A noite descobria-se do manto negro e no horizonte, junto à Ponta do Topo, o dia raiava por entre nuvens douradas. A lua dissipava-se no céu azul, riscado por voos de pássaros envergonhados de quebrar o silêncio.
Pela ponta da baía da Engrade, uma preguiçosa embarcação passeava pelo mar manso, em direção a leste.

“Não vai, certamente, rumo à América” - cogitava António Matreiro, caminhando de cana às costas e cesto de asa no braço. “Se quando era novo me tivesse atirado para aqueles lados, a esta hora não estava aqui, correndo todos os dias para as rochas e calhaus, em cata de umas vejas para o comer das raparigas, nem tinha de ouvir aquela chata da mulher rezingando: “António, vai ao peixe! António, não tenho batatas! António, vai trabalhar!...
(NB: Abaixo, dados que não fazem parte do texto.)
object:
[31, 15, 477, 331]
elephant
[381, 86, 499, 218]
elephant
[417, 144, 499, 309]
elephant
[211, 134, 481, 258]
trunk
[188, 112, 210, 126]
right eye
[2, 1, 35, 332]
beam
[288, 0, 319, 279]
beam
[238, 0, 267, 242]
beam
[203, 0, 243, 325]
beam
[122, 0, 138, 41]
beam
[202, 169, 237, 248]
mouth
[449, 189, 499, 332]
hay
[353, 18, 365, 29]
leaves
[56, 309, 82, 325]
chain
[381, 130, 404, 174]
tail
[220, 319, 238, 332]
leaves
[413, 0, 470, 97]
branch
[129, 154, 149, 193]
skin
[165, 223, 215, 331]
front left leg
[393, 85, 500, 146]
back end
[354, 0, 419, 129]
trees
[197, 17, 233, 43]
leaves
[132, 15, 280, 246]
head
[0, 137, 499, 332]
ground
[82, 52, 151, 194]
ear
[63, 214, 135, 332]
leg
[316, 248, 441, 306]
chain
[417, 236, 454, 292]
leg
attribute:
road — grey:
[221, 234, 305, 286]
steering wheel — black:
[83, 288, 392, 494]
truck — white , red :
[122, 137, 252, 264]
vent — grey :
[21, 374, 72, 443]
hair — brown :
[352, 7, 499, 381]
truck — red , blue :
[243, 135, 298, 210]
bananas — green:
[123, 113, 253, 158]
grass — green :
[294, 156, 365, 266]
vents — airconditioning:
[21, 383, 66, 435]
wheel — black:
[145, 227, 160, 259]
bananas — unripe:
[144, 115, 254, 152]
António, a quem puseram o apelido de Matreiro, por conhecer bem os melhores pesqueiros e segredos das marés e da pesca, desceu o caminho da costa e parou frente à Baía. A maré estava seca e, como rato da costa,  pensou por instantes o melhor local onde apanhar caranguejos para iscar  vejas.
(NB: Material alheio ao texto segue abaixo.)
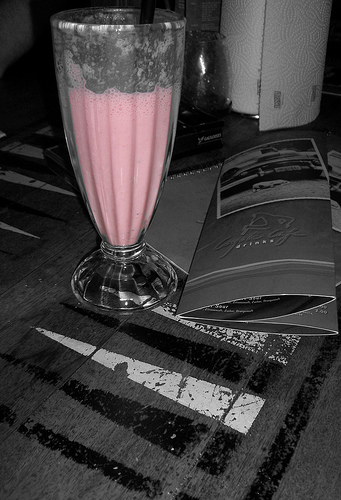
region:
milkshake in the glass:
[42, 57, 154, 244]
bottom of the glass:
[97, 254, 181, 310]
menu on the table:
[209, 135, 318, 352]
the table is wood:
[41, 359, 282, 489]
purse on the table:
[225, 7, 316, 123]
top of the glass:
[63, 7, 169, 31]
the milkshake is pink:
[106, 179, 134, 223]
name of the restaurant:
[227, 210, 300, 245]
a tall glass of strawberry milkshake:
[50, 7, 187, 313]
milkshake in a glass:
[67, 87, 175, 244]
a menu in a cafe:
[172, 137, 340, 333]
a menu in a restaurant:
[177, 136, 338, 336]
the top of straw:
[137, 2, 154, 23]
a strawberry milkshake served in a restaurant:
[50, 4, 187, 312]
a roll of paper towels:
[227, 0, 331, 132]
“António, se estivesses na América não estavas agora a apanhar o frio da madrugada, nem o rossio deste mar. Haverias de estar num hotel de Nova Iorque, gozando como os ricos...mas a vida é assim. Não tiveste cabeça... agora acarta a sorte que escolheste e não te queixes...” - cogitava ele, enquanto rolava pequenos e grandes pedregulhos à procura de isca. “Anda pr'àqui, filho da p.... que não és mais que os outros...” - e atirava, com cuidado, a moira para dentro de um balde velho, cheirando a peixe, que tinha achado na costa há uns anos.

Cansado de rolar pedras cansadas de rolar, pegou no velho caniço que tanto peixe apanhava e dirigiu-se ao pesqueiro velho. O mar de leste respingava, de vez em quando, mas como a maré ainda era baixa, tomou a “froca” 1.), enrolou-a e acomodou-se na pedra do costume, onde seu pai o tinha ensinado a resistir ao peixe mais grado, sem partir o caniço nem perder o anzol. Espremeu umas batatas da ceia do dia anterior e atirou-as à água, a ver se o peixe aparecia. Limpou as mãos num pano encardido e, fitando as águas límpidas, pegou num caranguejo, levou-o à boca para lhe retirar as pernas e envolveu o anzol com a carne do bicho ainda vivo. Depois atirou a linha para a água à espera que o peixe ferrasse.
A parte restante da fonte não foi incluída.